Cumhuriyet'in ilk yıllarında toplam ihracatın üçte ikisini tütün, kuru üzüm, pamuk, incir, fındık oluşturuyordu. Bu dönemde temel tüketim mallarını bile üretemeyen sadece tarım ürünleri ihraç edebilen bir ülke konumunda bulunan Türkiye'nin gelinen aşamada 100 milyar doların üzerinde beklenen yıllık ihracatının yüzde 80'den fazlasının sanayi ürünleri oluşturuyor. Türkiye 200'den fazla ülkeye ihracat yapıyor.

BORÇLAR DA HIZLI BÜYÜDÜ

Türkiye Cumhuriyeti, dış borçlanmaya ilk kez 1932 yılında başvurdu. Türkiye'nin anılan yıl sadece 46.5 milyon dolar olan dış borcu, 1 milyar dolar sınırını ilk kez 1965 yılında aştı. Özellikle 1980'li yıllardan itibaren hızlı bir artış gösteren dış borç stoku bu yılın Haziran sonu itibariyle 226 milyar dolara kadar çıktı.

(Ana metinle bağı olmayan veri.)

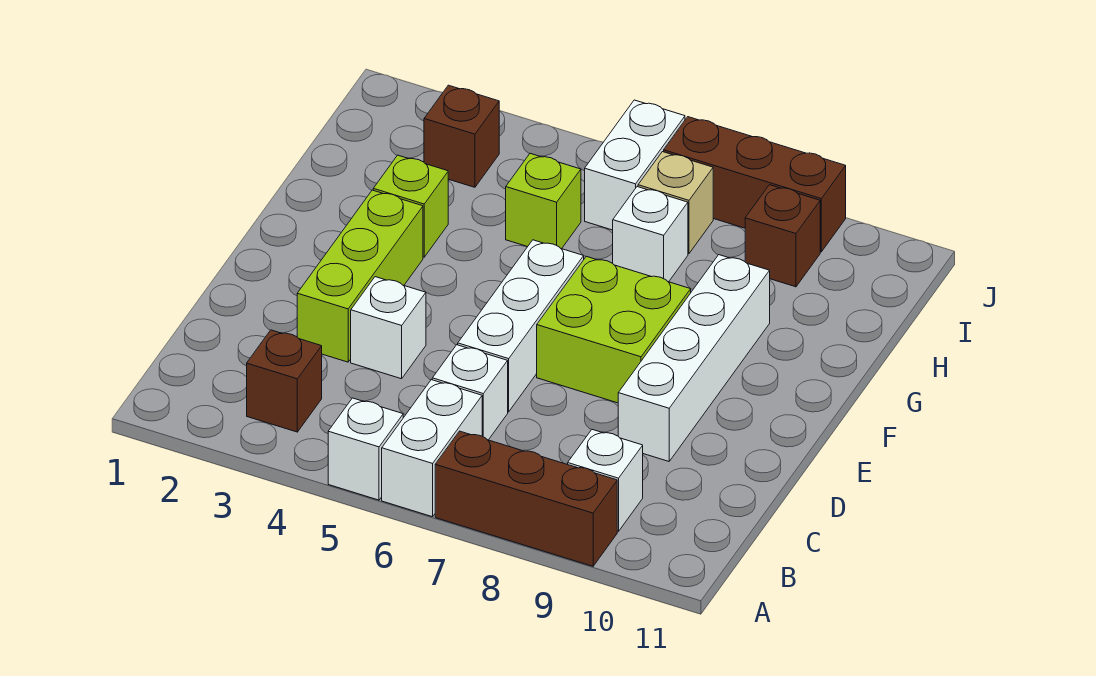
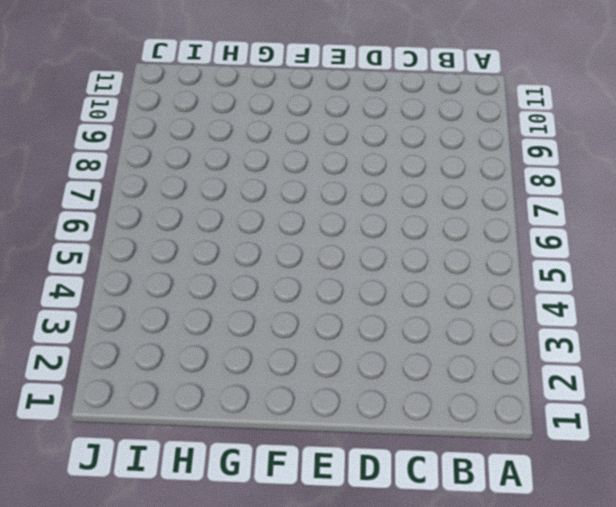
none -> white 1x1 brick [328,398,403,500]
none -> white 1x2 brick [382,380,482,517]
none -> brown 1x3 brick [435,431,617,566]

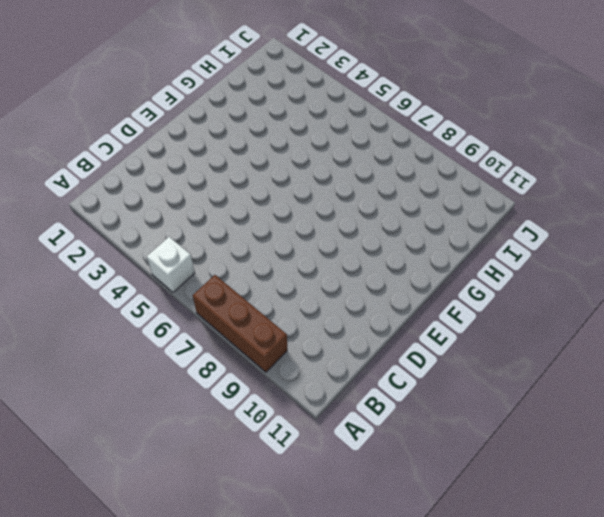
none -> white 1x2 brick [382,380,482,517]
none -> brown 1x1 brick [247,330,322,432]
none -> white 1x1 brick [568,430,643,531]

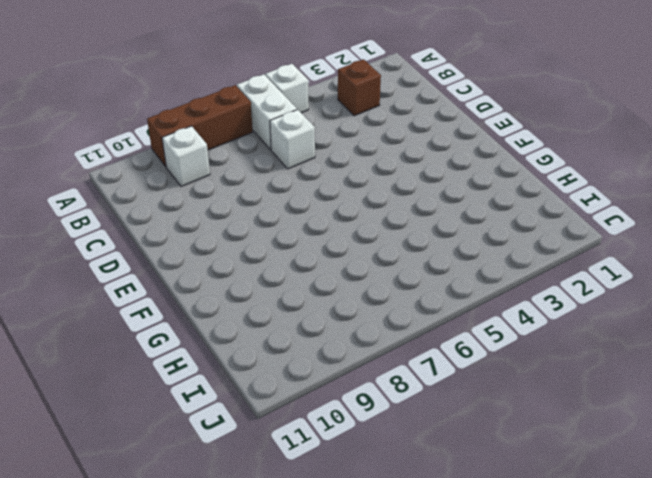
none -> lime 1x3 brick [297,190,423,362]
none -> white 1x1 brick [351,277,426,379]
none -> white 1x3 brick [458,240,584,412]

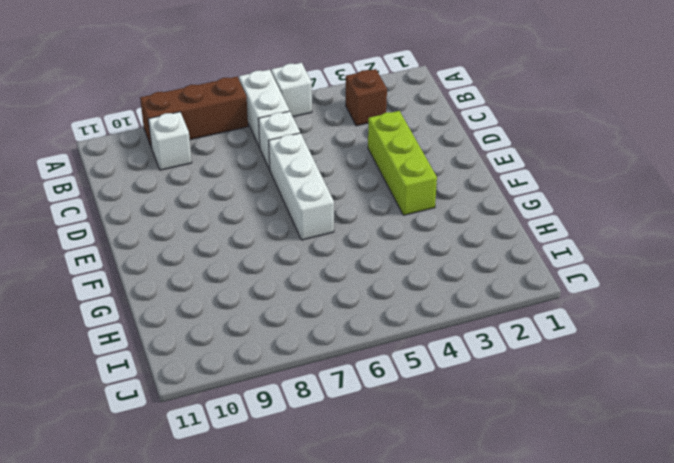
none -> white 1x1 brick [351,277,426,379]
none -> white 1x4 brick [618,255,770,461]
none -> lime 2x2 brick [537,256,691,403]

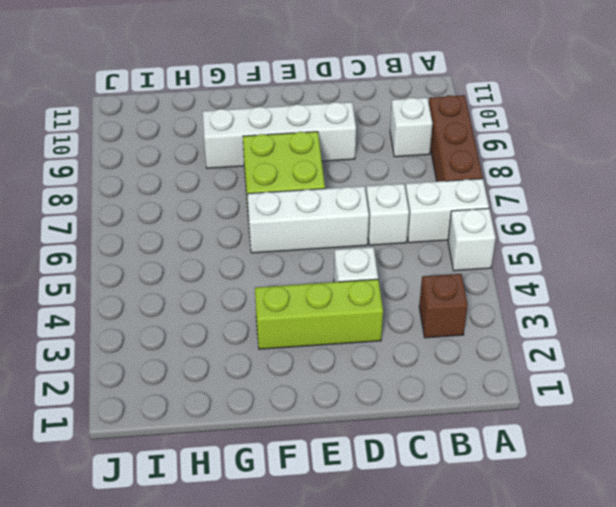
none -> lime 1x1 brick [373,155,448,257]
none -> lime 1x1 brick [506,154,581,249]
none -> white 1x1 brick [613,187,688,282]

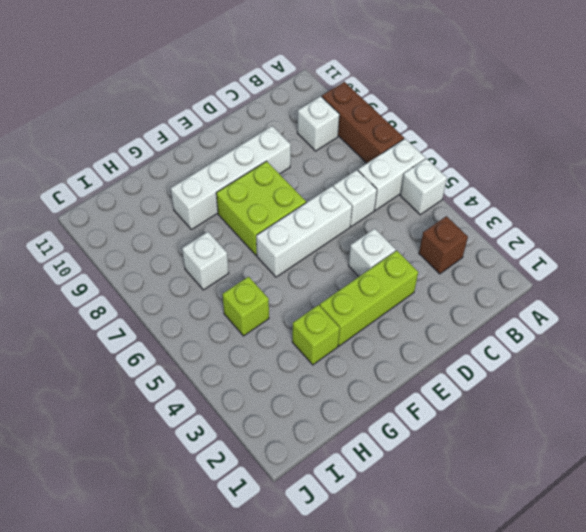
none -> brown 1x1 brick [424,85,499,187]
none -> white 1x2 brick [585,100,685,230]
none -> tan 1x1 brick [638,152,713,254]

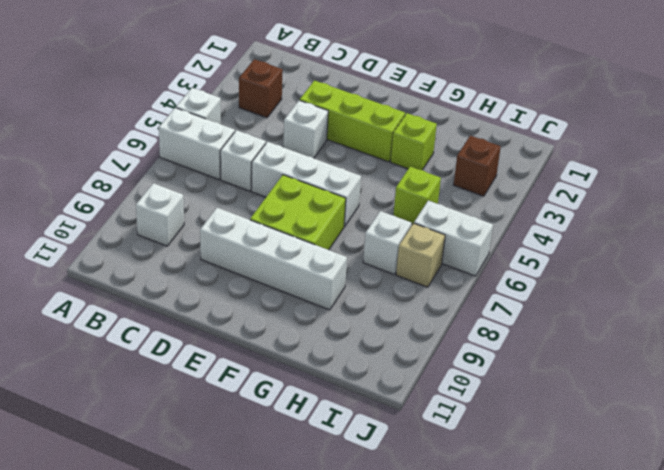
none -> brown 1x3 brick [435,431,617,566]
none -> brown 1x1 brick [745,185,820,287]
none -> brown 1x3 brick [664,117,846,252]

1933'ten itibaren içerden borçlanma yoluna giden Türkiye'nin iç borç stoku 1980'li yıllara kadar sembolik düzeylerde seyretti. Özellikle 1980'lerin sonlarından itibaren adeta katlanarak artmaya başlayan iç borç stoku, bu yıl Eylül sonu itibariyle 258 milyar YTL'ye ulaştı.

EN İSTİKRARLI KALKINMA ATATÜRK DÖNEMİNDE

Türkiye, kurucusu Mustafa Kemal Atatürk'ün yönetimindeki ilk 15 yılında, temel makro ekonomik göstergelerde oldukça istikrarlı bir tablo ortaya koydu. 1923-1938 döneminde bir yandan savaşın yaralarını saran ve düyun-u umumiye ödemelerini yerine getiren Türkiye, hızlı bir sanayileşme hamlesi yürüttü. Özel sermaye birikimi olmaması nedeniyle kamunun sanayileşmeye öncülük ettiği bu dönemde, nüfus yüzde 36 artarken, GSMH'da sabit fiyatlarla yüzde 192, dolar bazında yüzde 165 artış kaydedildi; kişi başına milli gelir ikiye katlandı. Enflasyon Atatürk dönemindeki 6 yılda negatif çıkarken, çoğu yılda da düşük seviyelerde kaldı.